# Basement Heatilator GCDC60/80 doesn't stay lit in winter



## mdphdbfd (Jan 1, 2013)

Hi All - Newbie here.  I've researched this question (here and elsewhere) and I can't find an answer, so I'm hopeful I can get some help.

I have two identical units - one on the main floor vented immediately to the outside (~2-3 feet) and one in the basement which requires ~30 feet of venting to the outdoors with a couple of 90 degree bends.  The main floor unit works beautifully; the basement unit won't stay lit as the weather gets colder (I live in MA so it can get 'wicked cold').  Given the two are identical in all other ways, I'm assuming the difference in venting length is the reason.  (...duh).

Is there anything I can do to fix this, other than move, that is?  

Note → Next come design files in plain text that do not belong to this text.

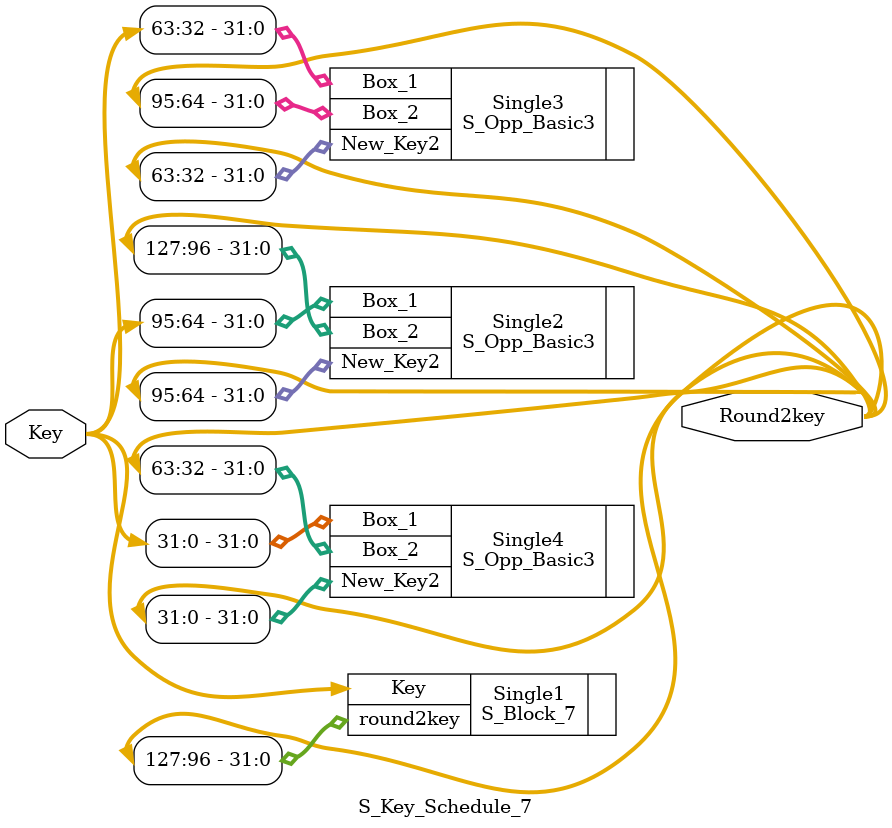
<source format=v>
module S_Key_Schedule_7(Key,Round2key);
  input [127:0]Key;
  output [127:0]Round2key;
  
S_Block_7 Single1 (
                     .Key(Key),                              
                     .round2key(Round2key[127:96])
                    );


S_Opp_Basic3 Single2 (
                        .Box_1(Key[95:64]), 
                        .Box_2(Round2key[127:96]), 
                        .New_Key2(Round2key[95:64])
                       );


S_Opp_Basic3 Single3 (
                        .Box_1(Key[63:32]), 
                        .Box_2(Round2key[95:64]), 
                        .New_Key2(Round2key[63:32])
                       );


S_Opp_Basic3 Single4 (
                        .Box_1(Key[31:0]), 
                        .Box_2(Round2key[63:32]), 
                        .New_Key2(Round2key[31:0])
                       );

endmodule


</source>
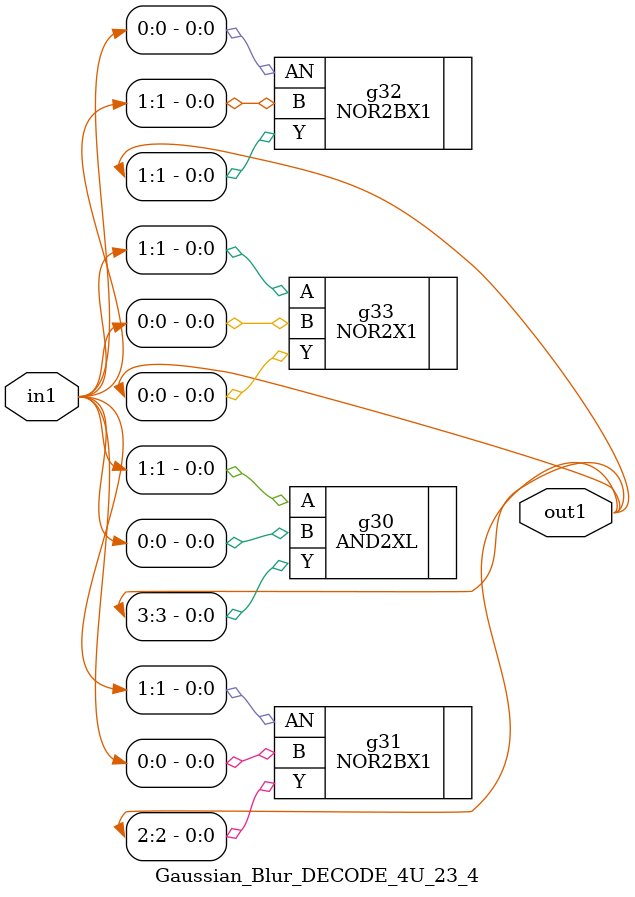
<source format=v>
`timescale 1ps / 1ps


module Gaussian_Blur_DECODE_4U_23_4(in1, out1);
  input [1:0] in1;
  output [3:0] out1;
  wire [1:0] in1;
  wire [3:0] out1;
  AND2XL g30(.A (in1[1]), .B (in1[0]), .Y (out1[3]));
  NOR2BX1 g31(.AN (in1[1]), .B (in1[0]), .Y (out1[2]));
  NOR2BX1 g32(.AN (in1[0]), .B (in1[1]), .Y (out1[1]));
  NOR2X1 g33(.A (in1[1]), .B (in1[0]), .Y (out1[0]));
endmodule


</source>
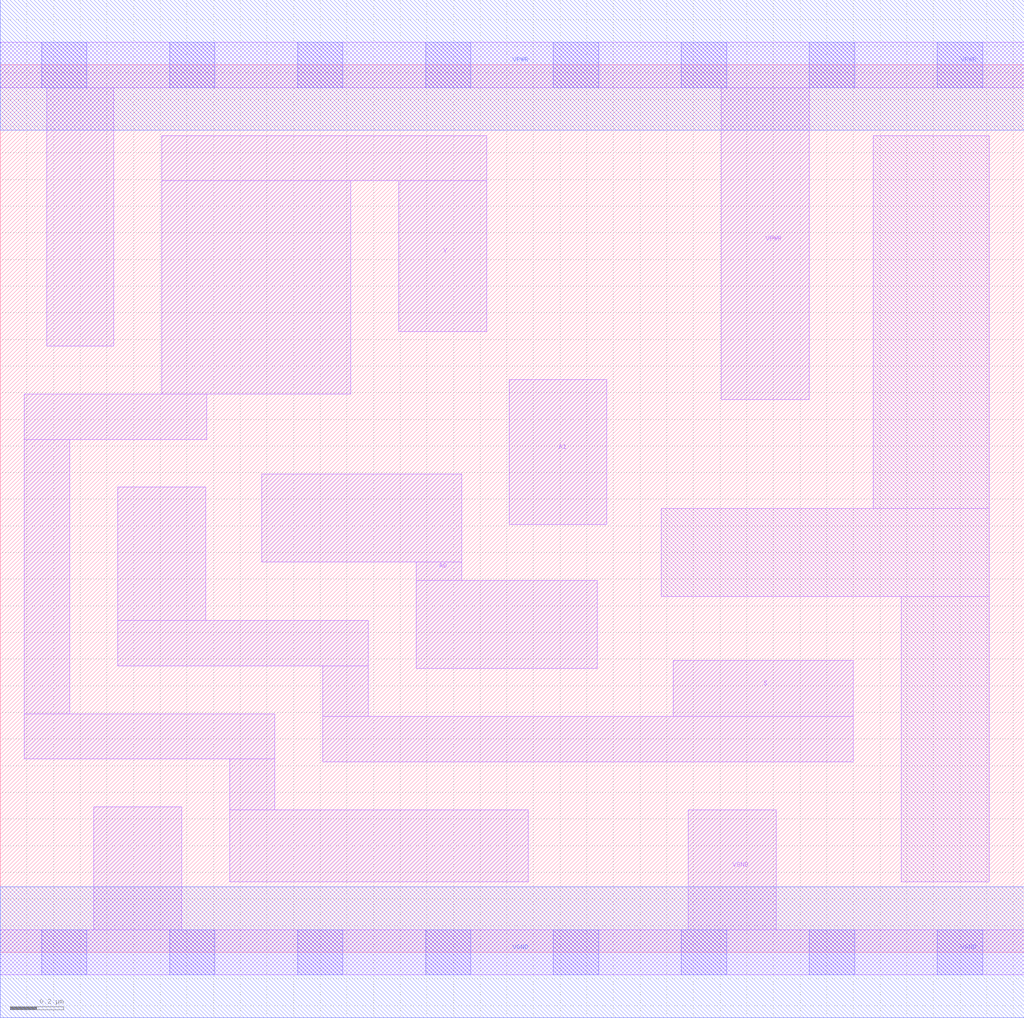
<source format=lef>
# Copyright 2020 The SkyWater PDK Authors
#
# Licensed under the Apache License, Version 2.0 (the "License");
# you may not use this file except in compliance with the License.
# You may obtain a copy of the License at
#
#     https://www.apache.org/licenses/LICENSE-2.0
#
# Unless required by applicable law or agreed to in writing, software
# distributed under the License is distributed on an "AS IS" BASIS,
# WITHOUT WARRANTIES OR CONDITIONS OF ANY KIND, either express or implied.
# See the License for the specific language governing permissions and
# limitations under the License.
#
# SPDX-License-Identifier: Apache-2.0

VERSION 5.7 ;
  NAMESCASESENSITIVE ON ;
  NOWIREEXTENSIONATPIN ON ;
  DIVIDERCHAR "/" ;
  BUSBITCHARS "[]" ;
UNITS
  DATABASE MICRONS 200 ;
END UNITS
MACRO sky130_fd_sc_lp__mux2i_lp2
  CLASS CORE ;
  SOURCE USER ;
  FOREIGN sky130_fd_sc_lp__mux2i_lp2 ;
  ORIGIN  0.000000  0.000000 ;
  SIZE  3.840000 BY  3.330000 ;
  SYMMETRY X Y R90 ;
  SITE unit ;
  PIN A0
    ANTENNAGATEAREA  0.313000 ;
    DIRECTION INPUT ;
    USE SIGNAL ;
    PORT
      LAYER li1 ;
        RECT 0.980000 1.465000 1.730000 1.795000 ;
        RECT 1.560000 1.065000 2.240000 1.395000 ;
        RECT 1.560000 1.395000 1.730000 1.465000 ;
    END
  END A0
  PIN A1
    ANTENNAGATEAREA  0.313000 ;
    DIRECTION INPUT ;
    USE SIGNAL ;
    PORT
      LAYER li1 ;
        RECT 1.910000 1.605000 2.275000 2.150000 ;
    END
  END A1
  PIN S
    ANTENNAGATEAREA  0.689000 ;
    DIRECTION INPUT ;
    USE SIGNAL ;
    PORT
      LAYER li1 ;
        RECT 0.440000 1.075000 1.380000 1.245000 ;
        RECT 0.440000 1.245000 0.770000 1.745000 ;
        RECT 1.210000 0.715000 3.200000 0.885000 ;
        RECT 1.210000 0.885000 1.380000 1.075000 ;
        RECT 2.525000 0.885000 3.200000 1.095000 ;
    END
  END S
  PIN Y
    ANTENNADIFFAREA  0.691800 ;
    DIRECTION OUTPUT ;
    USE SIGNAL ;
    PORT
      LAYER li1 ;
        RECT 0.090000 0.725000 1.030000 0.895000 ;
        RECT 0.090000 0.895000 0.260000 1.925000 ;
        RECT 0.090000 1.925000 0.775000 2.095000 ;
        RECT 0.605000 2.095000 1.315000 2.895000 ;
        RECT 0.605000 2.895000 1.825000 3.065000 ;
        RECT 0.860000 0.265000 1.980000 0.535000 ;
        RECT 0.860000 0.535000 1.030000 0.725000 ;
        RECT 1.495000 2.330000 1.825000 2.895000 ;
    END
  END Y
  PIN VGND
    DIRECTION INOUT ;
    USE GROUND ;
    PORT
      LAYER li1 ;
        RECT 0.000000 -0.085000 3.840000 0.085000 ;
        RECT 0.350000  0.085000 0.680000 0.545000 ;
        RECT 2.580000  0.085000 2.910000 0.535000 ;
      LAYER mcon ;
        RECT 0.155000 -0.085000 0.325000 0.085000 ;
        RECT 0.635000 -0.085000 0.805000 0.085000 ;
        RECT 1.115000 -0.085000 1.285000 0.085000 ;
        RECT 1.595000 -0.085000 1.765000 0.085000 ;
        RECT 2.075000 -0.085000 2.245000 0.085000 ;
        RECT 2.555000 -0.085000 2.725000 0.085000 ;
        RECT 3.035000 -0.085000 3.205000 0.085000 ;
        RECT 3.515000 -0.085000 3.685000 0.085000 ;
      LAYER met1 ;
        RECT 0.000000 -0.245000 3.840000 0.245000 ;
    END
  END VGND
  PIN VPWR
    DIRECTION INOUT ;
    USE POWER ;
    PORT
      LAYER li1 ;
        RECT 0.000000 3.245000 3.840000 3.415000 ;
        RECT 0.175000 2.275000 0.425000 3.245000 ;
        RECT 2.705000 2.075000 3.035000 3.245000 ;
      LAYER mcon ;
        RECT 0.155000 3.245000 0.325000 3.415000 ;
        RECT 0.635000 3.245000 0.805000 3.415000 ;
        RECT 1.115000 3.245000 1.285000 3.415000 ;
        RECT 1.595000 3.245000 1.765000 3.415000 ;
        RECT 2.075000 3.245000 2.245000 3.415000 ;
        RECT 2.555000 3.245000 2.725000 3.415000 ;
        RECT 3.035000 3.245000 3.205000 3.415000 ;
        RECT 3.515000 3.245000 3.685000 3.415000 ;
      LAYER met1 ;
        RECT 0.000000 3.085000 3.840000 3.575000 ;
    END
  END VPWR
  OBS
    LAYER li1 ;
      RECT 2.480000 1.335000 3.710000 1.665000 ;
      RECT 3.275000 1.665000 3.710000 3.065000 ;
      RECT 3.380000 0.265000 3.710000 1.335000 ;
  END
END sky130_fd_sc_lp__mux2i_lp2

</source>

Is there another explanation I'm not considering?



Thanks.


----------



## DAKSY (Jan 1, 2013)

mdphdbfd said:


> Hi All - Newbie here. I've researched this question (here and elsewhere) and I can't find an answer, so I'm hopeful I can get some help.
> 
> I have two identical units - one on the main floor vented immediately to the outside (~2-3 feet) and one in the basement which requires ~30 feet of venting to the outdoors with a couple of 90 degree bends. The main floor unit works beautifully; the basement unit won't stay lit as the weather gets colder (I live in MA so it can get 'wicked cold'). Given the two are identical in all other ways, I'm assuming the difference in venting length is the reason. (...duh).
> Is there anything I can do to fix this, other than move, that is?
> ...


 
Check your manual to see if there's a vent restrictor in the unit right near where it exits to the vent. Sometimes the longer vent runs allow too much air to drop into the firebox too fast... That air movement agitates the pilot SO MUCH that it'll reduces the mV output & shuts off the burner or pilot or both.


----------